I’m no expert in international negotiation but there seems to be an awful lot of interpretive wiggle-room in those carefully chosen words and, as we know, Trump has a way with interpreting everything from the Constitution to election results conveniently different than many of us.

The fate of Ukraine may delineate the future fate of Europe, the NATO alliance, and the United States. After all, Putin’s quest to restore the empire would then make targets of other former Soviet satellites of Eastern Europe and the Balkans, several of which are already back under the Russian spell. We know how well the domino theory worked out in Southeast Asia. It didn’t. But this is another time, in another place, under different circumstances, with two ambitious, transactional, and unscrupulous world leaders who share a dangerous imperialistic world view.

“It’s useful exercise to ask how government’s behavior will be perceived by readers of history a century later,” Swaim wrote. “If in the end Mr. Trump listens to Mr. Vance and Donald Trump Jr. and cuts off aid to Ukraine, the outcome will invite comparisons to the allies in 1939. I’m not referring to the Munich Agreement, which happened the previous year, but to the failure of Britain and France to support Poland as both had pledged to do, in its courageous but doomed stand against the German Wehrmacht.”

The allies had many excuses, some legitimate, most of them timid, yet the disgrace is real. Their echo today can be heard in the words and seen in the actions of Zelensky’s detractors, Swaim opined.

“America need only send weapons, not men, to Ukraine. If we can’t manage that, we will deserve the scorn of our grandchildren,” he concluded.

I agree. I still lament war, but failure to protect our democratic allies and our future is, indeed, disgraceful.
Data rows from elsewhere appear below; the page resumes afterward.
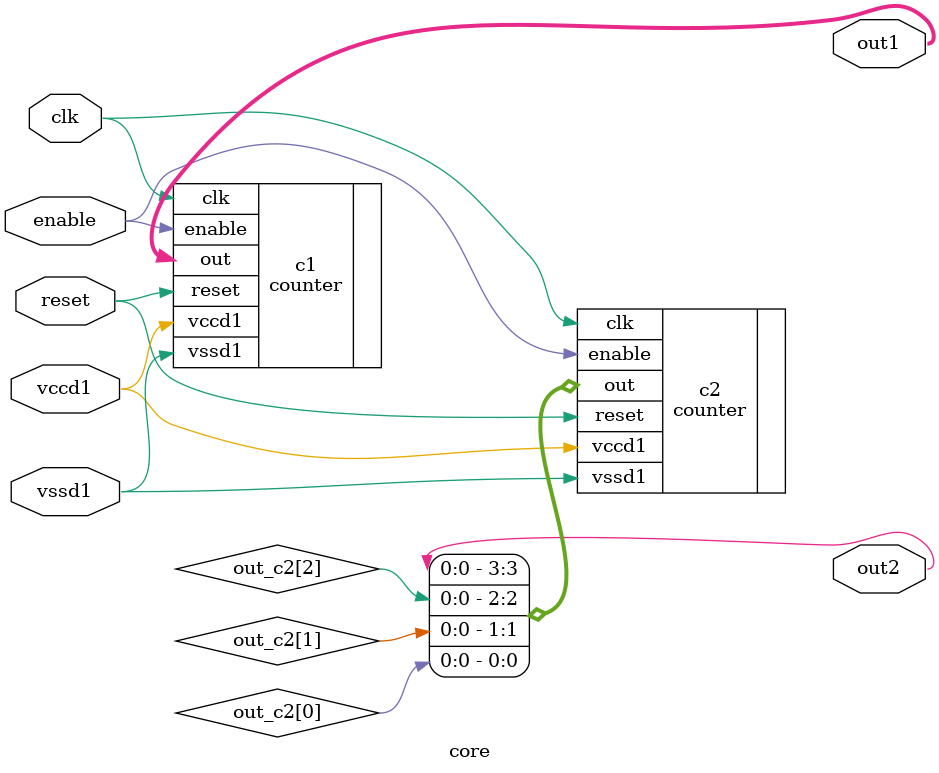
<source format=v>
module core (clk,
    enable,
    out2,
    reset,
    vccd1,
    vssd1,
    out1);
 input clk;
 input enable;
 output out2;
 input reset;
 input vccd1;
 input vssd1;
 output [3:0] out1;

 wire \out_c2[0] ;
 wire \out_c2[1] ;
 wire \out_c2[2] ;

 counter c1 (.clk(clk),
    .enable(enable),
    .reset(reset),
    .vccd1(vccd1),
    .vssd1(vssd1),
    .out({out1[3],
    out1[2],
    out1[1],
    out1[0]}));
 counter c2 (.clk(clk),
    .enable(enable),
    .reset(reset),
    .vccd1(vccd1),
    .vssd1(vssd1),
    .out({out2,
    \out_c2[2] ,
    \out_c2[1] ,
    \out_c2[0] }));
endmodule

</source>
Editor’s Note: Mike Johnson is a former journalist, who worked on the Ford White House staff and served as press secretary and chief of staff to House Republican Leader Bob Michel, prior to entering the private sector. He is co-author of a new book, Fixing Congress: Restoring Power to the People and an earlier book, Surviving Congress, a guide for congressional staff. He is co-founder and former Board chair of the Congressional Institute. Johnson is retired. He is married to Thalia Assuras and has five children and four grandchildren.